Initially I felt relieved because I was terrified that there would be some reason why I couldn’t have a transplant, so I felt relieved that I was a suitable candidate.

But I had a week or so before going back in to meet the surgeon and sign the paperwork, and during this time, the reality of what was to come slowly started to settle in. It was a very emotional time because it’s such a huge thing to have to go through.

The day after I was added to the list, I got a call from a private number and my heart rate went through the roof. I even got the shakes.

I was highly anxious for the first few months after being listed and was in regular contact with a psychologist.  This was a huge help for me coming to terms with being on the list and the uncertainty that comes with knowing that at any point you can get that call.

One of the tools the psychologist taught me is ‘safe space meditation’, where you have a space in your mind that you can go to when you close your eyes and imagine being there, loved and safe. The great thing about this is when you learn how to recall it yourself, you can do it anywhere – whether it’s before bed to help you sleep, or in a CT scanner.
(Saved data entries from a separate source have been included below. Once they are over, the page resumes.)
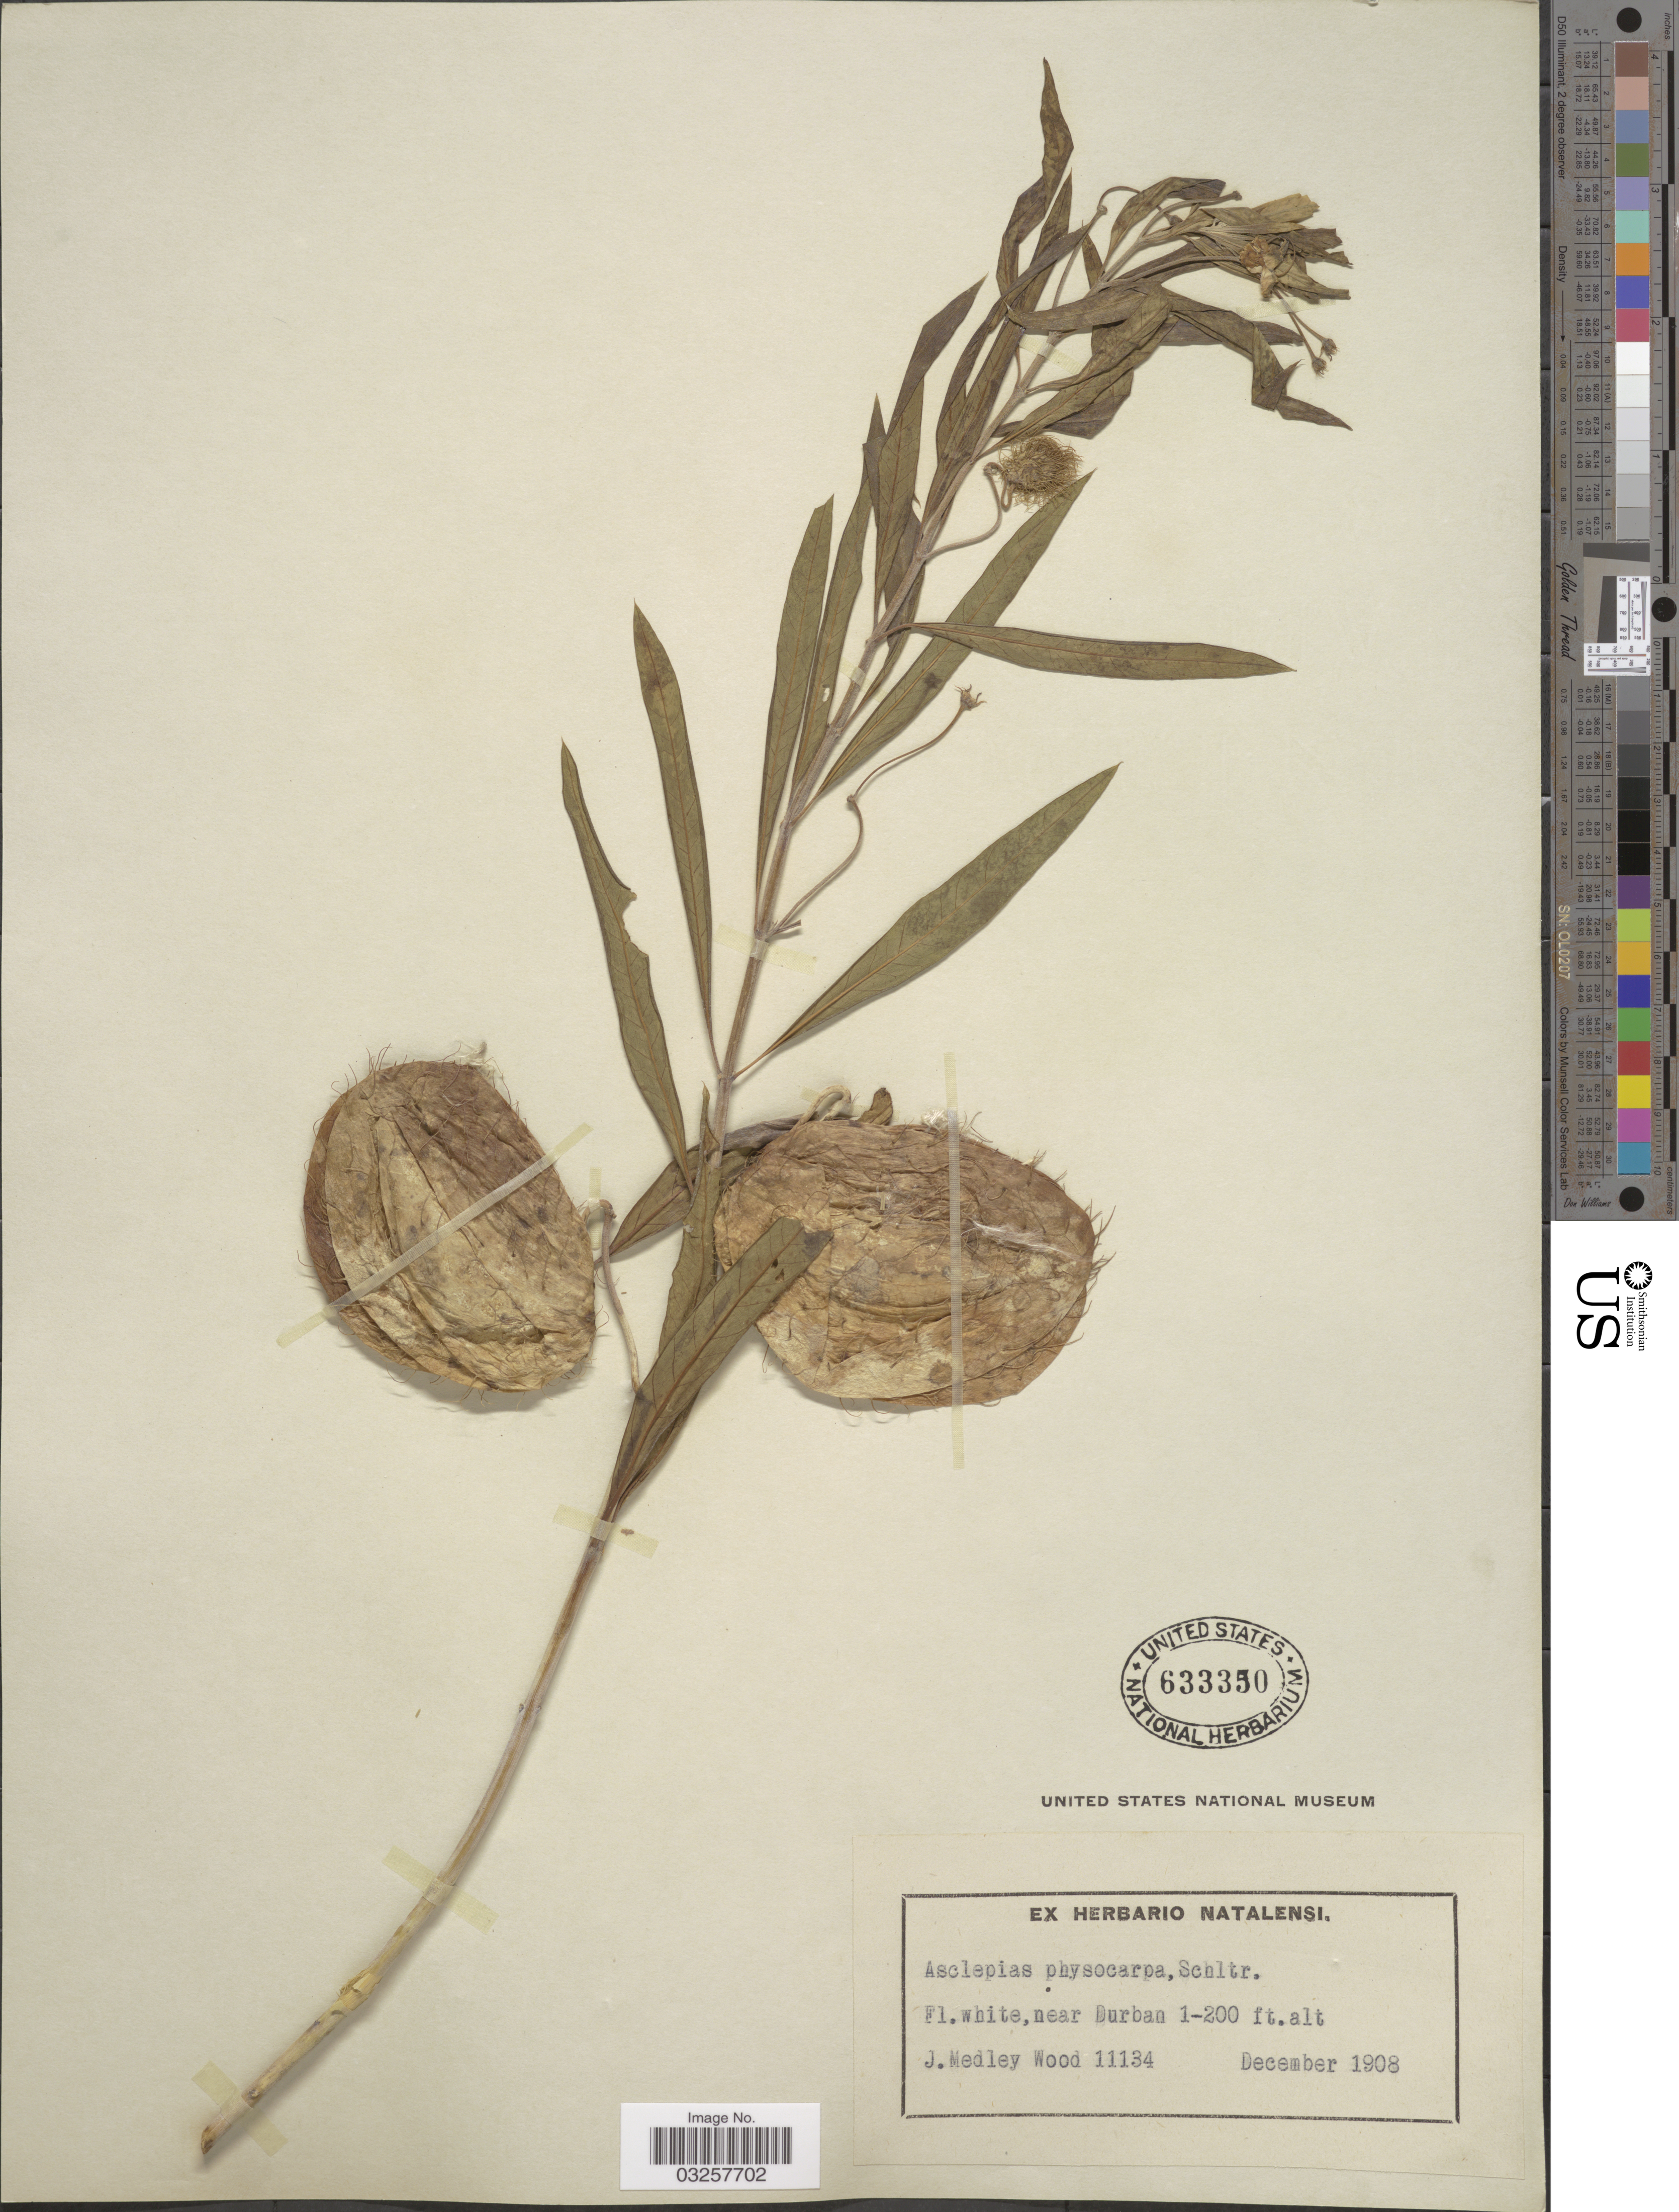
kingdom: Plantae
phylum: Tracheophyta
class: Magnoliopsida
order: Gentianales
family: Apocynaceae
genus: Asclepias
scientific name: Asclepias physocarpa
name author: (E. Mey.) Schltr.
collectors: J. M. Wood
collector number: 11134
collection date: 1908-12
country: South Africa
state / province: KwaZulu-Natal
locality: Near Durban.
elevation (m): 0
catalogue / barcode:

It’s important to reach out and talk to people – friends, family, professionals – when you go through a huge life-changing event like this. It is so easy to get swept up and become overwhelmed and, in my experience, when my mind and mental health are fuzzy, my physical health will follow.

It’s very strange to know that your life could change at any moment and for the first month after being listed I was very aware of every time the phone rang. My sessions with the psychologist have really helped me with accepting things that are out of my control.

I currently live at home with my mum, stepdad and sister Stacie, and they are all incredibly supportive and helpful. I would struggle a lot more without them. I think everyone is nervous, apprehensive, and probably a little bit excited about what the future could bring.

I have found an online community of people who have been through the transplant journey, which I find immensely helpful because it can be a very isolating experience.

This is also why I started my blog ( as I have found many others about life after transplant (which is great!) but I wanted to share the ‘before’ part too.  Maybe sharing my story will help others, as their stories have helped me.

The blog has also given me a sense of purpose and is quite therapeutic. I have had lots of people who are also currently waiting for organs come to chat via my linked Instagram account, and it has been so lovely to connect with people who completely understand what I am going through.

I am nervous about the transplant (I think it would be strange not to be!) however I have no doubt that this is the best thing that could happen to me.

I know that this is going to be a very hard journey, as living with PH already is, but I also know it is going to be worth it.

Organ donation is so important because it saves lives and gives people a second chance when their first one has been stolen from them by illness.

I am a registered organ donor and have been long before I knew that I would be in the position I am in today. Each person who becomes a donor can save up to nine lives – and that is one hell of a legacy.”